* _Provided text_:

- - - - - - -

Amid tumult or crisis after John Currie was fired, Fulmer, as the new athletics director, was asked to restore order and find a football coach. He did it but the net result was a disaster. Jeremy Pruitt and his henchmen were convicted by the NCAA of flagrant cheating. That was bad enough. Worse was, while cheating, the staff produced an 11-19 record.
That Fulmer didn’t see a thing was not a ringing endorsement of his oversight.
Fulmer was much better as coach. He was a first-ballot selection to the College Football Hall of Fame.
That 1998 team had some good players. Tee Martin was the quarterback. Jamal Lewis and Travis Henry were key running backs. Peerless Price and Cedric Wilson were starting wide receivers. Cosey Coleman was leader of the offensive line.

- - - - - - -

* _Objective 1_: Return every line of the entries below that contains the string "province". Matching is case-sensitive.

- - - - - - -

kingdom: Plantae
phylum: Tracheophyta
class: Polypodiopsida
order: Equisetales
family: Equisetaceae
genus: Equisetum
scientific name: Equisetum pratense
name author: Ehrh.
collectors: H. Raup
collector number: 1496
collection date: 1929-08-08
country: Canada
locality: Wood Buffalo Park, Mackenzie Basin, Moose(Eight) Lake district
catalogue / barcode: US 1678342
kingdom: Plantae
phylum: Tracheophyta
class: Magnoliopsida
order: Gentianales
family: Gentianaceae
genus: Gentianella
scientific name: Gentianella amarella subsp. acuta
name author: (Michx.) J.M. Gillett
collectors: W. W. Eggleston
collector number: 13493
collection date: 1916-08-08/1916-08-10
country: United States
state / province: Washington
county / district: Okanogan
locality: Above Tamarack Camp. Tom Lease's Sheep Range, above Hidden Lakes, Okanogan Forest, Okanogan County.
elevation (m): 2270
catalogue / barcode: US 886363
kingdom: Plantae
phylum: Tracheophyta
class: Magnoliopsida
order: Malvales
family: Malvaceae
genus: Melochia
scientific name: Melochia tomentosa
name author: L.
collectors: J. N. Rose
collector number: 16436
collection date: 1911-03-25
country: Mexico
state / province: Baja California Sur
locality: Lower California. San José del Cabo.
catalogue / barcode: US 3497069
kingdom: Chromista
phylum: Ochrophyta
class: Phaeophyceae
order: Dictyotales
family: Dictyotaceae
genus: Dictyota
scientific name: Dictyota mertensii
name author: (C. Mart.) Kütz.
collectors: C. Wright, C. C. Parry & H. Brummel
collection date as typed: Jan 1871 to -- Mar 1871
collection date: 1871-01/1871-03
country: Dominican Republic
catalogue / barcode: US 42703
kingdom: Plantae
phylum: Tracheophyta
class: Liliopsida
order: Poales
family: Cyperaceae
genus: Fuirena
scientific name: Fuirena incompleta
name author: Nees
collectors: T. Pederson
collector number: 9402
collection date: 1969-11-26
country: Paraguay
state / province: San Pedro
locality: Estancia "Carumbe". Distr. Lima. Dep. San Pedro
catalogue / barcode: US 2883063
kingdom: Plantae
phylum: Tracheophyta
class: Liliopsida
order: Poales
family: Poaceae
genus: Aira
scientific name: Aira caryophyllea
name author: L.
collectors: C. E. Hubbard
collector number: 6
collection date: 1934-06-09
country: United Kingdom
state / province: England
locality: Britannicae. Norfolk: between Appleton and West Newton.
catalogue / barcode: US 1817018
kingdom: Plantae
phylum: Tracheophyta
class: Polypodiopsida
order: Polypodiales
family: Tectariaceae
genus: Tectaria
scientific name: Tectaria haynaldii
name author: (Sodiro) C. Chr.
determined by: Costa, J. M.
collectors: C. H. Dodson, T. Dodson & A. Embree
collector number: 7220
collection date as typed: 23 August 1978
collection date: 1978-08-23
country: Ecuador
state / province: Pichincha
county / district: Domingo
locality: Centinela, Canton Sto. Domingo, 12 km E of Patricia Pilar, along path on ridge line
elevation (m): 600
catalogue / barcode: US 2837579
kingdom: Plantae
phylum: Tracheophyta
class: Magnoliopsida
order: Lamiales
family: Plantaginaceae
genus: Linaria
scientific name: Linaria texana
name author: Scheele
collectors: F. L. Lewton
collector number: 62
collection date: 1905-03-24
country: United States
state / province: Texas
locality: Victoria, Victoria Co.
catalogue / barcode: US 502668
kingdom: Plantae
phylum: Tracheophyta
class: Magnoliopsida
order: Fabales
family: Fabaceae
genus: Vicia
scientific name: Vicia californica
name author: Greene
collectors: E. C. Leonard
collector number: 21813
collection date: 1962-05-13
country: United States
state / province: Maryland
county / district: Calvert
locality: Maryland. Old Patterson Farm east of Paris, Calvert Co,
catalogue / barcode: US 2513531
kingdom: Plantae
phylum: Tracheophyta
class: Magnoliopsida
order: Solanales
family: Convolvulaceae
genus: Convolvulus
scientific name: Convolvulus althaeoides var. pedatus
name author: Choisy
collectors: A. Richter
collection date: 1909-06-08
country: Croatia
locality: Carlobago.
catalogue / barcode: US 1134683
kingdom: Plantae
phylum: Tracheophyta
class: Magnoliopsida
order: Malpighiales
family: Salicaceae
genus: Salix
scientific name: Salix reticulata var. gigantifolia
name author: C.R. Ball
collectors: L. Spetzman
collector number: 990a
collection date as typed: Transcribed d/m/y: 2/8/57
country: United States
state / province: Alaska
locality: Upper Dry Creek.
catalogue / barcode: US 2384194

- - - - - - -

* _Objective 2_: Pick up the Fulmer passage above after its last sentence and continue writing it.

* _Right answer 1_:
state / province: Washington
state / province: Baja California Sur
state / province: San Pedro
state / province: England
state / province: Pichincha
state / province: Texas
state / province: Maryland
state / province: Alaska

* _Right answer 2_:
I thought linebacker Al Wilson was the heart and soul of the team. Oh, how he hated to lose. Darwin Walker was one tough tackle. Deon Grant was a safety. Jeff Hall kicked a lot of points.
Billy Ratliff made the key play of the perfect season, one of the biggest in Tennessee football history.
The Arkansas game, Nov. 14, drippy day, seemed essentially over. Heartbreak was happening. The Razorbacks had the lead and the ball and were running out the clock. Arkansas quarterback Clint Stoerner was under center, second down, 1:47 left.
What was Ratliff, defensive lineman, thinking?
“I’m going to try jump the snap, get off the ball as quickly as possible and I’m going to put my hand straight on his chest and run him through the goalpost.”
That’s near enough to what happened.
Ratliff knocked all-American guard Brandon Burlsworth back onto his heels. Burlsworth stepped on Storner’s foot. The quarterback stumbled. He tried to catch himself with his right hand.
Oh my, that was the hand holding the football. On video, the fumble looks like he placed the ball on the ground.
Ratliff: “It seemed like it was there for five or six seconds.”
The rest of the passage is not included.